GWPD should hire and arm experienced law enforcement officers

GW Police Department officers are not armed. But as GWPD leadership experiences turnover, the department has an opportunity to reevaluate the office and determine how to improve for the safety of its students. The majority of GW’s 12 peer institutions arm at least some of their police officers, and GW should follow suit.

Foggy Bottom has a relatively low crime rate compared to other areas of the District, but that does not mean the University should not be prepared for a dangerous incident. GWPD officers should not need to call the Metropolitan Police Department to ensure students’ safety in the event of a violent incident. GWPD officers should be prepared to interfere and prevent violence, but they cannot do so effectively without weapons.

The University has two types of police officers: security officers, who perform patrols in campus buildings, and special police officers, who can make arrests. The officers do not carry weapons and are not qualified to do so because they have not been trained to carry firearms. We cannot expect the University to invest years of time and money into training officers to properly use a gun, but we should proactively prevent tragic incidents. Some qualified officers with prior experience in using firearms should be hired to GWPD and armed to respond to emergency situations.

The majority of the University’s peer schools already arm some members of their respective police forces. New York University stations officers from the New York Police Department on campus to respond to emergency incidents, like an active shooter.  At Northeastern, Tufts and Boston universities, some campus police officers also carry weapons. While GW has the option to call MPD, the University should follow the lead of its peer institutions and arm some qualified officers.

GWPD officers are familiar with University buildings and are required to perform walkthroughs of campus buildings daily. GWPD officers serve as first responders and should be armed because they know the layout of campus buildings and can easily navigate a campus space if a violent event arises.

GWPD officers, not MPD officers, must be the first responders to dangerous incidents. Officers who could potentially risk their lives in dangerous situations would be adequately protected and prepared to face a threat if they were armed. Officers should not be expected to intervene and get students out of a dangerous situation if they are without a weapon. Armed GWPD officers should be first responders who have the same weapons as MPD, including a gun.
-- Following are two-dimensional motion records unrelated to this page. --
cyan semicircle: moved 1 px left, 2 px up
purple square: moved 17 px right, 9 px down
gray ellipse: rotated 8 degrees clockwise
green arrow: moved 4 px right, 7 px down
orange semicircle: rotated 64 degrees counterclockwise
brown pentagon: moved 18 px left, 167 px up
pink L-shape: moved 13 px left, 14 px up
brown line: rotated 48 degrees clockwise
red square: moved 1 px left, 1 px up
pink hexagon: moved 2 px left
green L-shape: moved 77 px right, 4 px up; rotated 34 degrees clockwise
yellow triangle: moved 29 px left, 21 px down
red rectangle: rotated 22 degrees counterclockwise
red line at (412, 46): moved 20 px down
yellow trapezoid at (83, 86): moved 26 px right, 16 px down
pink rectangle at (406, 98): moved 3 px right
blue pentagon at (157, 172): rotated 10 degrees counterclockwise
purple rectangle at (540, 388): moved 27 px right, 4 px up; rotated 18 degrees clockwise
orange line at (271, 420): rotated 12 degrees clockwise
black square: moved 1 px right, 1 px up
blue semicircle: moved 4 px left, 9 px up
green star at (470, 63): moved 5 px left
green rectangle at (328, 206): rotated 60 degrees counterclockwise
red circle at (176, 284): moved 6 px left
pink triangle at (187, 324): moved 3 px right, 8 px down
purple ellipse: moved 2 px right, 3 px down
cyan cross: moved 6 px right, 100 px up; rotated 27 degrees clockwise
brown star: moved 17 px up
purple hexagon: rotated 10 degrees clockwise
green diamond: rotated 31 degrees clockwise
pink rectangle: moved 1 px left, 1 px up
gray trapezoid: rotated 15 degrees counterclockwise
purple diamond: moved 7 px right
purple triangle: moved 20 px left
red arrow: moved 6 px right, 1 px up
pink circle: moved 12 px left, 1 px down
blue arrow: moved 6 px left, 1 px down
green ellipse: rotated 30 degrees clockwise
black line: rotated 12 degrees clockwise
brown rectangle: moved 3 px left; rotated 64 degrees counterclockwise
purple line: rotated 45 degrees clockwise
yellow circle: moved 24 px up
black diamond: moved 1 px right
The University should not hand out weapons to any officer. Rather than training current officers to carry weapons, the University should implement a third category of officers who are already experienced in handling weapons. The officers could have worked for MPD or another police department. It is unreasonable to expect the University to effectively implement training for its officers to carry and use weapons with top leadership in flux. Hiring officers with on-the-job experience in handling weapons will ensure the University does not need to train its current police force.

Adding experienced officers to campus will also help maintain relationships students have already established with current GWPD officers. Police officers should instill trust in students, but arming all officers could undermine the relationship. Armed officers should not respond to noise complaints or break up parties. They should be on campus to respond to the unlikely case of an active shooter or another violent altercation.

GWPD should not be a middleman between the school and MPD for an emergency incident. GWPD should have the ability to adequately protect students with weapons.

Despite GWPD officers possibly dealing with dangerous situations every day, not all officers need to have a firearm, and they are not qualified to handle one. Training current officers to carry weapons would create tension between students and campus police. The University should only hire some officers who are qualified in handling firearms to give students the comfort in knowing there are on-campus armed officers who can respond to emergency situations.

The University should only arm some GWPD officers who are qualified and have experience using firearms. The University could lose the trust of its students and cause them to feel unsafe on their own campus by arming every officer, especially those whose responsibilities are only to patrol campus buildings. The University must ensure GWPD officers are not the middleman between MPD and the school, and it must arm some of its officers in the case of a violent incident.

The editorial board is composed of Hatchet staff members and operates separately from the newsroom. This week’s piece was written by opinions editor Kiran Hoeffner-Shah and contributing opinions editor Hannah Thacker based on conversations with The Hatchet’s editorial board, which is composed of assistant copy editor Natalie Prieb, contributing design editor Olivia Columbus, sports editor Emily Maise and culture editor Sidney Lee.